To prevent the district’s physical security monitoring devices from outages, the team now relies on Splunk Enterprise to monitor error codes and proactively alert staff, who can repair the hard drives before they crash to ensure uptime.
In addition, the Splunk platform also helps Jeffco address cyberbullying issues by allowing the team to track system usage, user and device access, as well as the times they were accessed. This capability, in turn, allows them to triage a post or threat that might be anonymous and track it down to a user or device.
“The bullying often happens within an application that we don’t have control over,” Paschke says.
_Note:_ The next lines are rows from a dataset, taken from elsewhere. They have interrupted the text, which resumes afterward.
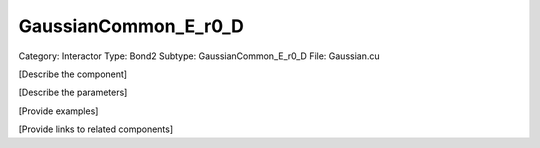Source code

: GaussianCommon_E_r0_D
----------------------

Category: Interactor
Type: Bond2
Subtype: GaussianCommon_E_r0_D
File: Gaussian.cu

[Describe the component]

[Describe the parameters]

[Provide examples]

[Provide links to related components]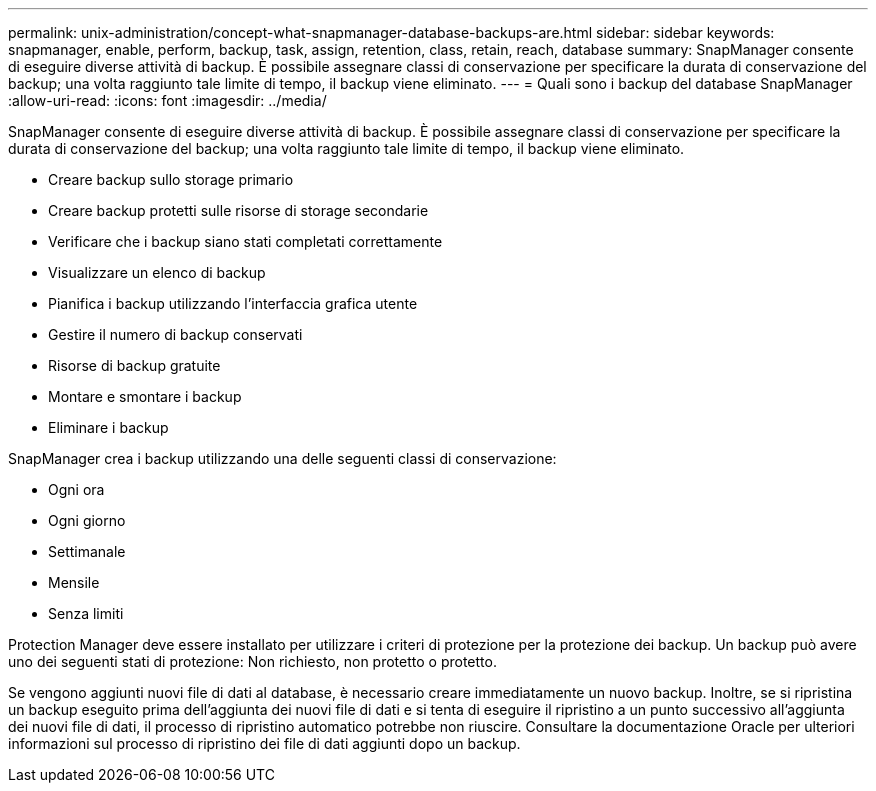 ---
permalink: unix-administration/concept-what-snapmanager-database-backups-are.html 
sidebar: sidebar 
keywords: snapmanager, enable, perform, backup, task, assign, retention, class, retain, reach, database 
summary: SnapManager consente di eseguire diverse attività di backup. È possibile assegnare classi di conservazione per specificare la durata di conservazione del backup; una volta raggiunto tale limite di tempo, il backup viene eliminato. 
---
= Quali sono i backup del database SnapManager
:allow-uri-read: 
:icons: font
:imagesdir: ../media/


[role="lead"]
SnapManager consente di eseguire diverse attività di backup. È possibile assegnare classi di conservazione per specificare la durata di conservazione del backup; una volta raggiunto tale limite di tempo, il backup viene eliminato.

* Creare backup sullo storage primario
* Creare backup protetti sulle risorse di storage secondarie
* Verificare che i backup siano stati completati correttamente
* Visualizzare un elenco di backup
* Pianifica i backup utilizzando l'interfaccia grafica utente
* Gestire il numero di backup conservati
* Risorse di backup gratuite
* Montare e smontare i backup
* Eliminare i backup


SnapManager crea i backup utilizzando una delle seguenti classi di conservazione:

* Ogni ora
* Ogni giorno
* Settimanale
* Mensile
* Senza limiti


Protection Manager deve essere installato per utilizzare i criteri di protezione per la protezione dei backup. Un backup può avere uno dei seguenti stati di protezione: Non richiesto, non protetto o protetto.

Se vengono aggiunti nuovi file di dati al database, è necessario creare immediatamente un nuovo backup. Inoltre, se si ripristina un backup eseguito prima dell'aggiunta dei nuovi file di dati e si tenta di eseguire il ripristino a un punto successivo all'aggiunta dei nuovi file di dati, il processo di ripristino automatico potrebbe non riuscire. Consultare la documentazione Oracle per ulteriori informazioni sul processo di ripristino dei file di dati aggiunti dopo un backup.
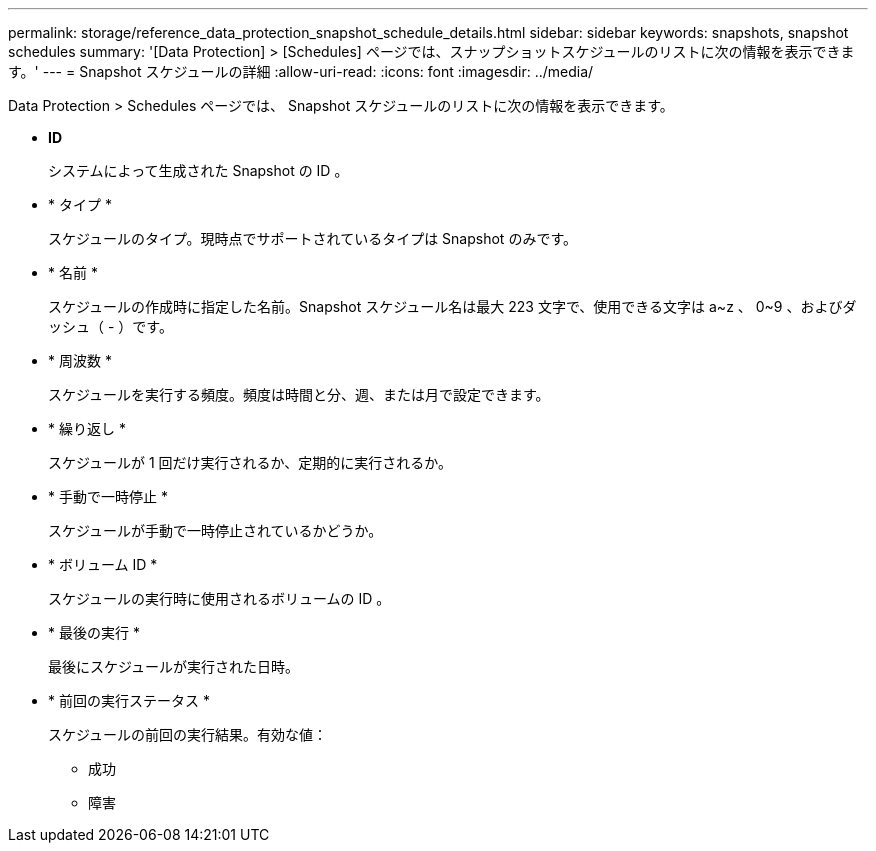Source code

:---
permalink: storage/reference_data_protection_snapshot_schedule_details.html 
sidebar: sidebar 
keywords: snapshots, snapshot schedules 
summary: '[Data Protection] > [Schedules] ページでは、スナップショットスケジュールのリストに次の情報を表示できます。' 
---
= Snapshot スケジュールの詳細
:allow-uri-read: 
:icons: font
:imagesdir: ../media/


[role="lead"]
Data Protection > Schedules ページでは、 Snapshot スケジュールのリストに次の情報を表示できます。

* *ID*
+
システムによって生成された Snapshot の ID 。

* * タイプ *
+
スケジュールのタイプ。現時点でサポートされているタイプは Snapshot のみです。

* * 名前 *
+
スケジュールの作成時に指定した名前。Snapshot スケジュール名は最大 223 文字で、使用できる文字は a~z 、 0~9 、およびダッシュ（ - ）です。

* * 周波数 *
+
スケジュールを実行する頻度。頻度は時間と分、週、または月で設定できます。

* * 繰り返し *
+
スケジュールが 1 回だけ実行されるか、定期的に実行されるか。

* * 手動で一時停止 *
+
スケジュールが手動で一時停止されているかどうか。

* * ボリューム ID *
+
スケジュールの実行時に使用されるボリュームの ID 。

* * 最後の実行 *
+
最後にスケジュールが実行された日時。

* * 前回の実行ステータス *
+
スケジュールの前回の実行結果。有効な値：

+
** 成功
** 障害



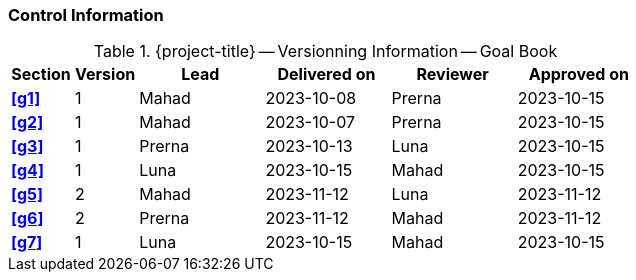 [discrete]
=== Control Information

.{project-title} -- Versionning Information -- Goal Book
[cols="^1,^1,^2,^2,^2,^2"]
|===
|Section | Version | Lead | Delivered on| Reviewer | Approved on

| **<<g1>>** |  1 | Mahad | 2023-10-08 | Prerna | 2023-10-15
| **<<g2>>** |  1 | Mahad | 2023-10-07 | Prerna | 2023-10-15
| **<<g3>>** |  1 | Prerna | 2023-10-13 | Luna | 2023-10-15
| **<<g4>>** |  1 | Luna | 2023-10-15 | Mahad | 2023-10-15
| **<<g5>>** |  2 | Mahad | 2023-11-12 | Luna | 2023-11-12 
| **<<g6>>** |  2 | Prerna | 2023-11-12 | Mahad | 2023-11-12 
| **<<g7>>** |  1 | Luna | 2023-10-15 | Mahad |2023-10-15
|===
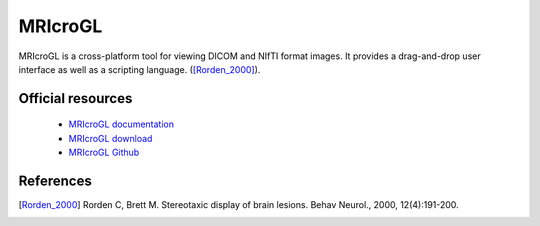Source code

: MRIcroGL
--------

MRIcroGL is a cross-platform tool for viewing DICOM and NIfTI format images. It provides a drag-and-drop user interface
as well as a scripting language. ([Rorden_2000]_).

Official resources
::::::::::::::::::

	
	* `MRIcroGL documentation <https://www.nitrc.org/plugins/mwiki/index.php/mricrogl:MainPage>`_ 
	* `MRIcroGL download <https://www.nitrc.org/frs/?group_id=889>`_ 
	* `MRIcroGL Github <https://github.com/rordenlab/MRIcroGL>`_
	

References
::::::::::

.. [Rorden_2000] Rorden C, Brett M. Stereotaxic display of brain lesions. Behav Neurol., 2000, 12(4):191-200.
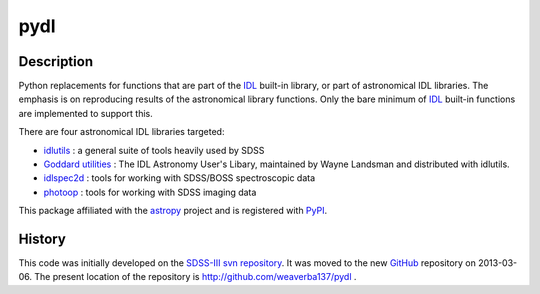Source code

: ====
pydl
====

Description
-----------

Python replacements for functions that are part of the IDL_ built-in library, or
part of astronomical IDL libraries.  The emphasis is on reproducing results of
the astronomical library functions.  Only the bare minimum of IDL_ built-in
functions are implemented to support this.

There are four astronomical IDL libraries targeted:

* idlutils_ : a general suite of tools heavily used by SDSS
* `Goddard utilities`_ : The IDL Astronomy User's Libary, maintained by Wayne Landsman and distributed with idlutils.
* idlspec2d_ : tools for working with SDSS/BOSS spectroscopic data
* photoop_ : tools for working with SDSS imaging data

This package affiliated with the astropy_ project and is registered with PyPI_.

History
-------

This code was initially developed on the SDSS-III_ `svn repository`_.  It was
moved to the new GitHub_ repository on 2013-03-06.  The present location of
the repository is http://github.com/weaverba137/pydl .

.. _IDL: http://www.exelisvis.com/language/en-us/productsservices/idl.aspx
.. _idlutils: http://www.sdss3.org/dr9/software/idlutils.php
.. _`Goddard utilities`: http://idlastro.gsfc.nasa.gov/
.. _idlspec2d: http://www.sdss3.org/svn/repo/idlspec2d/trunk/
.. _photoop: http://www.sdss3.org/svn/repo/photoop/trunk/
.. _astropy: http://www.astropy.org/
.. _PyPI: https://pypi.python.org/pypi/pydl/
.. _SDSS-III: http://www.sdss3.org/
.. _`svn repository`: http://www.sdss3.org/dr9/software/products.php
.. _GitHub: http://github.com/
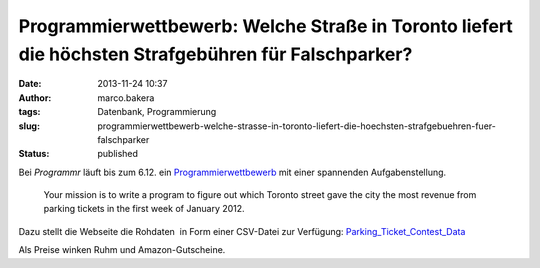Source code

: Programmierwettbewerb: Welche Straße in Toronto liefert die höchsten Strafgebühren für Falschparker?
####################################################################################################
:date: 2013-11-24 10:37
:author: marco.bakera
:tags: Datenbank, Programmierung
:slug: programmierwettbewerb-welche-strasse-in-toronto-liefert-die-hoechsten-strafgebuehren-fuer-falschparker
:status: published

Bei *Programmr* läuft bis zum 6.12. ein
`Programmierwettbewerb <http://www.programmr.com/toronto_parking_ticket_contests>`__
mit einer spannenden Aufgabenstellung.

    Your mission is to write a program to figure out which Toronto
    street gave the city the most revenue from parking tickets in the
    first week of January 2012.

Dazu stellt die Webseite die Rohdaten  in Form einer CSV-Datei zur
Verfügung:
`Parking\_Ticket\_Contest\_Data <http://bakera.de/wp/wp-content/uploads/2013/11/Parking_Ticket_Contest_Data.zip>`__

Als Preise winken Ruhm und Amazon-Gutscheine.
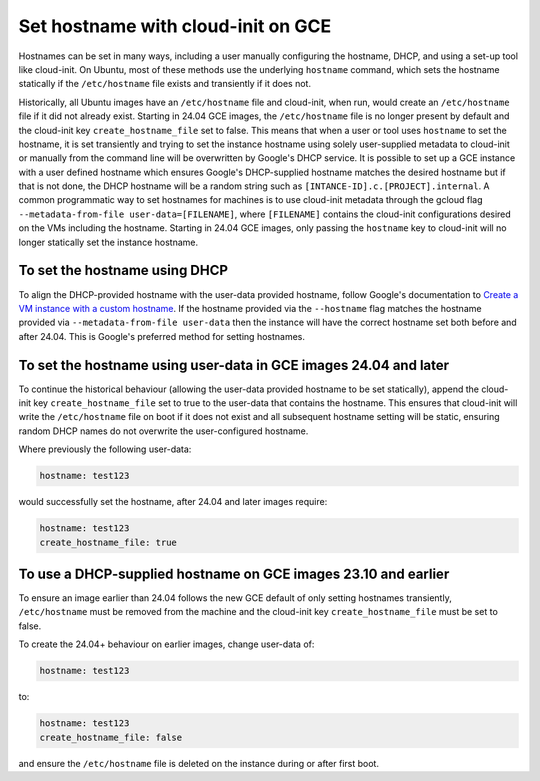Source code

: Set hostname with cloud-init on GCE
===================================

Hostnames can be set in many ways, including a user manually configuring the hostname, DHCP, and using a set-up tool like cloud-init.  On Ubuntu, most of these methods use the underlying ``hostname`` command, which sets the hostname statically if the ``/etc/hostname`` file exists and transiently if it does not.

Historically, all Ubuntu images have an ``/etc/hostname`` file and cloud-init, when run, would create an ``/etc/hostname`` file if it did not already exist.  Starting in 24.04 GCE images, the ``/etc/hostname`` file is no longer present by default and the cloud-init key ``create_hostname_file`` set to false.  This means that when a user or tool uses ``hostname`` to set the hostname, it is set transiently and trying to set the instance hostname using solely user-supplied metadata to cloud-init or manually from the command line will be overwritten by Google's DHCP service.  It is possible to set up a GCE instance with a user defined hostname which ensures Google's DHCP-supplied hostname matches the desired hostname but if that is not done, the DHCP hostname will be a random string such as ``[INTANCE-ID].c.[PROJECT].internal``.  A common programmatic way to set hostnames for machines is to use cloud-init metadata through the gcloud flag ``--metadata-from-file user-data=[FILENAME]``, where ``[FILENAME]`` contains the cloud-init configurations desired on the VMs including the hostname.  Starting in 24.04 GCE images, only passing the ``hostname`` key to cloud-init will no longer statically set the instance hostname.


To set the hostname using DHCP
------------------------------

To align the DHCP-provided hostname with the user-data provided hostname, follow Google's documentation to `Create a VM instance with a custom hostname`_.  If the hostname provided via the ``--hostname`` flag matches the hostname provided via ``--metadata-from-file user-data`` then the instance will have the correct hostname set both before and after 24.04.  This is Google's preferred method for setting hostnames.


To set the hostname using user-data in GCE images 24.04 and later
-----------------------------------------------------------------

To continue the historical behaviour (allowing the user-data provided hostname to be set statically), append the cloud-init key ``create_hostname_file`` set to true to the user-data that contains the hostname.  This ensures that cloud-init will write the ``/etc/hostname`` file on boot if it does not exist and all subsequent hostname setting will be static, ensuring random DHCP names do not overwrite the user-configured hostname.

Where previously the following user-data:

.. code::

  hostname: test123

would successfully set the hostname, after 24.04 and later images require:

.. code::

  hostname: test123
  create_hostname_file: true


To use a DHCP-supplied hostname on GCE images 23.10 and earlier
---------------------------------------------------------------

To ensure an image earlier than 24.04 follows the new GCE default of only setting hostnames transiently, ``/etc/hostname`` must be removed from the machine and the cloud-init key ``create_hostname_file`` must be set to false.

To create the 24.04+ behaviour on earlier images, change user-data of:

.. code::

  hostname: test123

to:

.. code::

  hostname: test123
  create_hostname_file: false

and ensure the ``/etc/hostname`` file is deleted on the instance during or after first boot.


.. _`Create a VM instance with a custom hostname`: https://cloud.google.com/compute/docs/instances/custom-hostname-vm
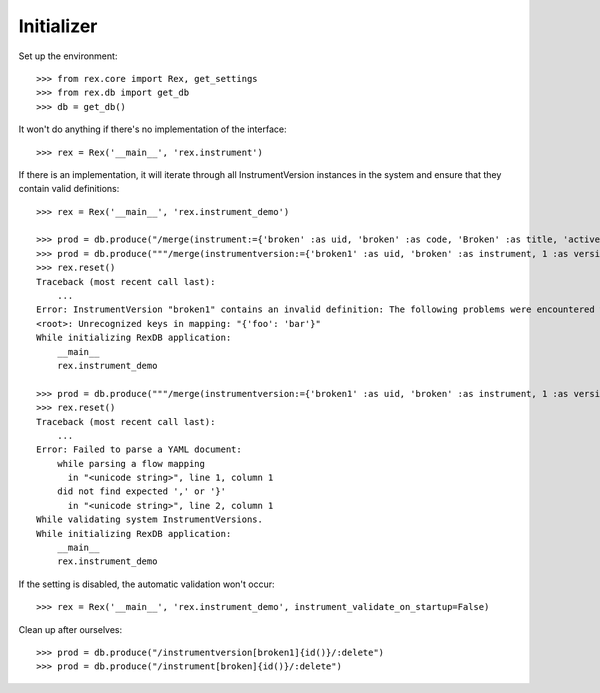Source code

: ***********
Initializer
***********


Set up the environment::

    >>> from rex.core import Rex, get_settings
    >>> from rex.db import get_db
    >>> db = get_db()


It won't do anything if there's no implementation of the interface::

    >>> rex = Rex('__main__', 'rex.instrument')


If there is an implementation, it will iterate through all InstrumentVersion
instances in the system and ensure that they contain valid definitions::

    >>> rex = Rex('__main__', 'rex.instrument_demo')

    >>> prod = db.produce("/merge(instrument:={'broken' :as uid, 'broken' :as code, 'Broken' :as title, 'active' :as status})")
    >>> prod = db.produce("""/merge(instrumentversion:={'broken1' :as uid, 'broken' :as instrument, 1 :as version, 'someone' :as published_by, '2014-05-22' :as date_published, '{"foo": "bar"}' :as definition})""")
    >>> rex.reset()
    Traceback (most recent call last):
        ...
    Error: InstrumentVersion "broken1" contains an invalid definition: The following problems were encountered when validating this Instrument:
    <root>: Unrecognized keys in mapping: "{'foo': 'bar'}"
    While initializing RexDB application:
        __main__
        rex.instrument_demo

    >>> prod = db.produce("""/merge(instrumentversion:={'broken1' :as uid, 'broken' :as instrument, 1 :as version, 'someone' :as published_by, '2014-05-22' :as date_published, '{hello' :as definition})""")
    >>> rex.reset()
    Traceback (most recent call last):
        ...
    Error: Failed to parse a YAML document:
        while parsing a flow mapping
          in "<unicode string>", line 1, column 1
        did not find expected ',' or '}'
          in "<unicode string>", line 2, column 1
    While validating system InstrumentVersions.
    While initializing RexDB application:
        __main__
        rex.instrument_demo


If the setting is disabled, the automatic validation won't occur::

    >>> rex = Rex('__main__', 'rex.instrument_demo', instrument_validate_on_startup=False)


Clean up after ourselves::

    >>> prod = db.produce("/instrumentversion[broken1]{id()}/:delete")
    >>> prod = db.produce("/instrument[broken]{id()}/:delete")

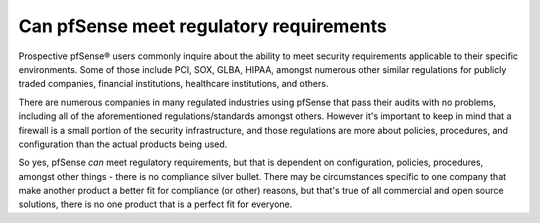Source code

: Can pfSense meet regulatory requirements
========================================

Prospective pfSense® users commonly inquire about the ability to meet
security requirements applicable to their specific environments. Some of
those include PCI, SOX, GLBA, HIPAA, amongst numerous other similar
regulations for publicly traded companies, financial institutions,
healthcare institutions, and others.

There are numerous companies in many regulated industries using pfSense
that pass their audits with no problems, including all of the
aforementioned regulations/standards amongst others. However it's
important to keep in mind that a firewall is a small portion of the
security infrastructure, and those regulations are more about policies,
procedures, and configuration than the actual products being used.

So yes, pfSense *can* meet regulatory requirements, but that is
dependent on configuration, policies, procedures, amongst other things -
there is no compliance silver bullet. There may be circumstances
specific to one company that make another product a better fit for
compliance (or other) reasons, but that's true of all commercial and
open source solutions, there is no one product that is a perfect fit for
everyone.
Splunk helps us make sure that activity isn’t anonymous on our network — that we have accountability if cyberbullying occurs.”
With Splunk, Jeffco has already slashed Mean-TimeTo-Resolution (MTTR) and aims to further reduce it to half an hour or less. The district also plans to increase security and logging around student grades & SIS data, as well as implement scripting and custom aids to automate processes, support field troubleshooting and guide escalations.
Down the road, Jeffco is also hoping to use Splunk software for proactive alert monitoring, as well as to improve IT system performance —particularly on test days—through predictive analytics.